__WHAT YOU WILL DO__
Collect the lines of the entries where "assign" shows up.

__SUPPLIED INFORMATION__
------
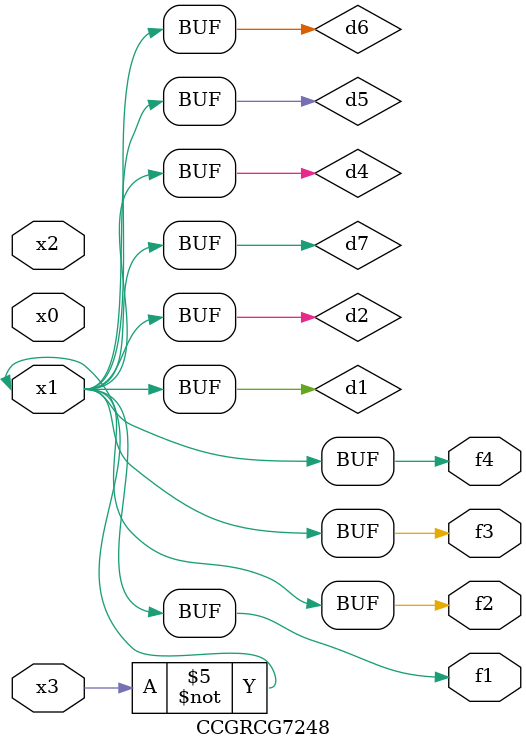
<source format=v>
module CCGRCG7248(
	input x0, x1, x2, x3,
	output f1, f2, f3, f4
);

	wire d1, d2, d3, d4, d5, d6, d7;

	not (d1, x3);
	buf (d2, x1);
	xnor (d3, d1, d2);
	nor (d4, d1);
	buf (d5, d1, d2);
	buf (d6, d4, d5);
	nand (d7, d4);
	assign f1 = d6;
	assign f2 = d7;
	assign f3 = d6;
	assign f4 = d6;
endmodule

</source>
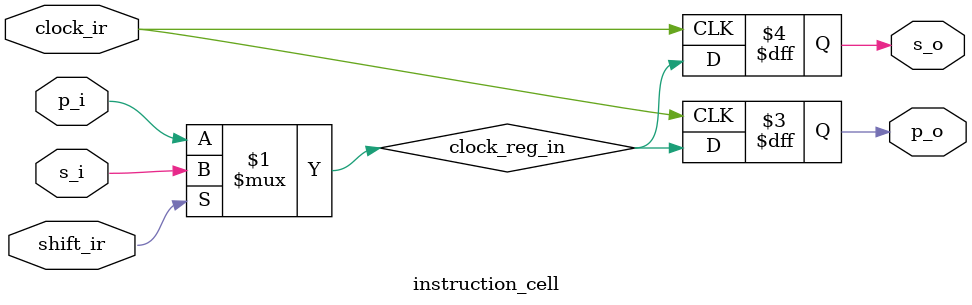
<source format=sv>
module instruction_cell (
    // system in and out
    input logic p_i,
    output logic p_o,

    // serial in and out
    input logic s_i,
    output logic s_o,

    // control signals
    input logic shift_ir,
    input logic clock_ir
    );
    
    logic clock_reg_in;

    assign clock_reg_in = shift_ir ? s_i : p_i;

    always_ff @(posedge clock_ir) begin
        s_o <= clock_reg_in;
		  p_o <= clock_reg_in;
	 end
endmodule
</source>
------
__SOLUTION FOR THIS EXERCISE__
	assign f1 = d6;
	assign f2 = d7;
	assign f3 = d6;
	assign f4 = d6;
    assign clock_reg_in = shift_ir ? s_i : p_i;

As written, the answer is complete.